╭─ Supplied records

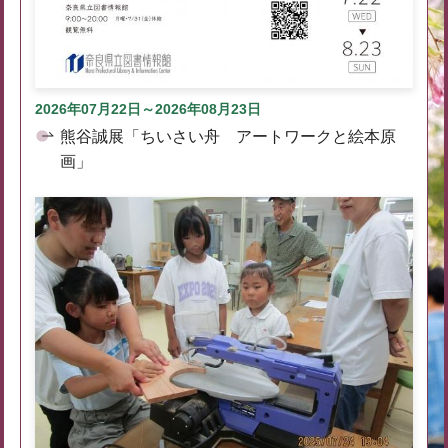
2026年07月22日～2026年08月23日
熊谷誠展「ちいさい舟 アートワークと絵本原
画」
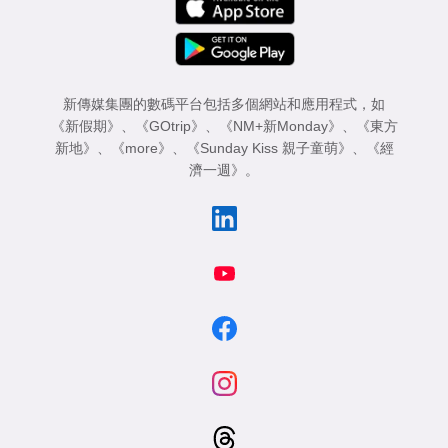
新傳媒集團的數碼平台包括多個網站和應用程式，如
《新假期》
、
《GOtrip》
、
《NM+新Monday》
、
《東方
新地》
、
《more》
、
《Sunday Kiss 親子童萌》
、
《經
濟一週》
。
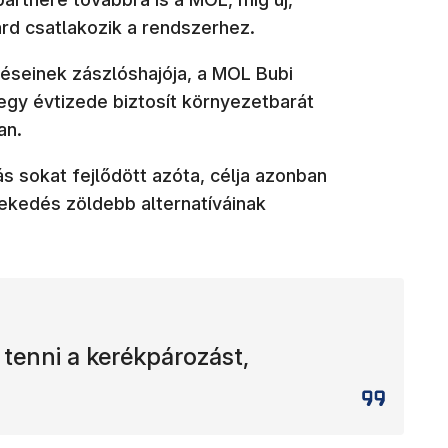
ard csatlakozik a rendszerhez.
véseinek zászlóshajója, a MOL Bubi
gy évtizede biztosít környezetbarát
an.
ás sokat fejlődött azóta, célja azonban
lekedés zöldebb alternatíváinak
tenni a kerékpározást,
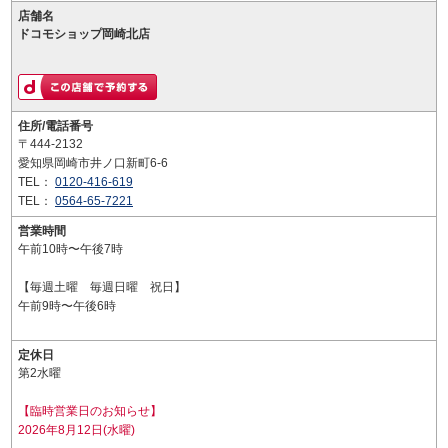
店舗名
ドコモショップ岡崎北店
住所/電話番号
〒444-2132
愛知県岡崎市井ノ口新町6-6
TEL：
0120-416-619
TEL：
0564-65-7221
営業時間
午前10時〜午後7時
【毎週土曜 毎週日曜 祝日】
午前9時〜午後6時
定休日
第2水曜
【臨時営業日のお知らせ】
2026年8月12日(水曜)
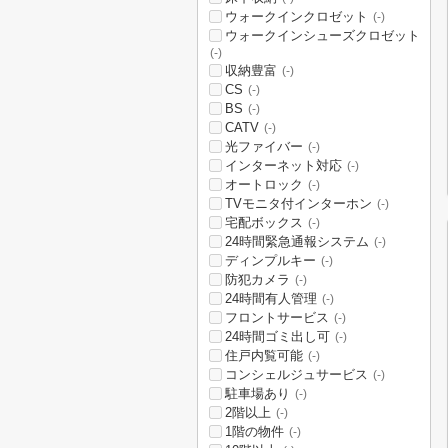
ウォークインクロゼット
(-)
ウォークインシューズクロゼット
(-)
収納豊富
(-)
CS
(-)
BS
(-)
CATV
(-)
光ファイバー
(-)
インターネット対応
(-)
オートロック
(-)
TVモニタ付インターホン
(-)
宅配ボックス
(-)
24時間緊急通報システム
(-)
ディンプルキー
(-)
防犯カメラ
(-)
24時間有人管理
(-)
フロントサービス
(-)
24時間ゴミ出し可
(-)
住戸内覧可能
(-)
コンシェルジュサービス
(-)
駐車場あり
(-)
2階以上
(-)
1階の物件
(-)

╰─
╭─ Supplied records

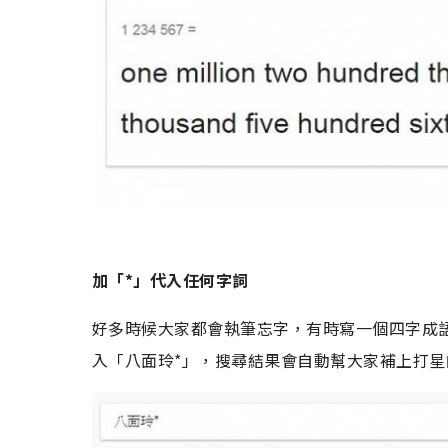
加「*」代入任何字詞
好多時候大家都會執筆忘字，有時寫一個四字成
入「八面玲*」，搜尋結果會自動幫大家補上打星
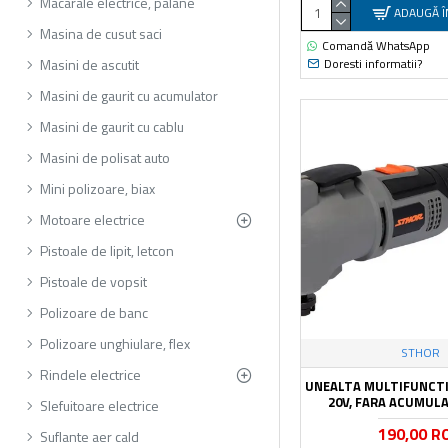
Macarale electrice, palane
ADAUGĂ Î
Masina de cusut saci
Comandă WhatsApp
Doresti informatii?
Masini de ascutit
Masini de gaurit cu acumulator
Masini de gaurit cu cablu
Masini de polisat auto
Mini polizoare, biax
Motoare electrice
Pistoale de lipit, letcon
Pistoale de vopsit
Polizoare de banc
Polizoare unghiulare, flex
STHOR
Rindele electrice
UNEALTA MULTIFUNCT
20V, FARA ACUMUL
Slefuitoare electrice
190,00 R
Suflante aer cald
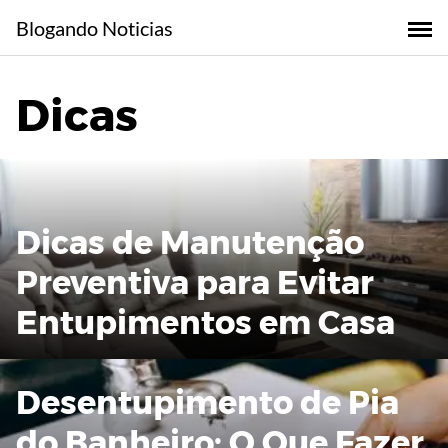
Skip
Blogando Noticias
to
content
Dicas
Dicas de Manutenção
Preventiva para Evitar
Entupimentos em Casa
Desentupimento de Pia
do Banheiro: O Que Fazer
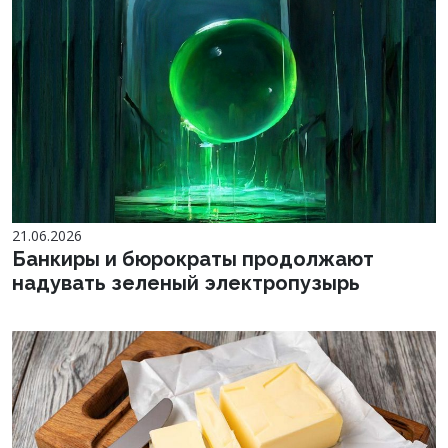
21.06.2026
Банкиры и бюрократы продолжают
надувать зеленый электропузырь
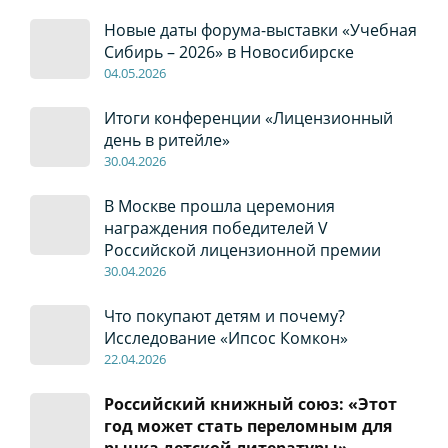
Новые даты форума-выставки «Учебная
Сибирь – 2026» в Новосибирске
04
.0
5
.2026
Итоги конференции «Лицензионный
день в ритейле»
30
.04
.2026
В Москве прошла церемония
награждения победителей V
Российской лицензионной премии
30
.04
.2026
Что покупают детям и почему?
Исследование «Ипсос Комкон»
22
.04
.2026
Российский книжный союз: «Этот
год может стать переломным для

╰─

[To do] Set down exactly the lines of the data above, beginning with the line that has "награждения победителей V" and ending with the line that has "год может стать переломным для", and no others.

[Exercise output]
награждения победителей V
Российской лицензионной премии
30
.04
.2026
Что покупают детям и почему?
Исследование «Ипсос Комкон»
22
.04
.2026
Российский книжный союз: «Этот
год может стать переломным для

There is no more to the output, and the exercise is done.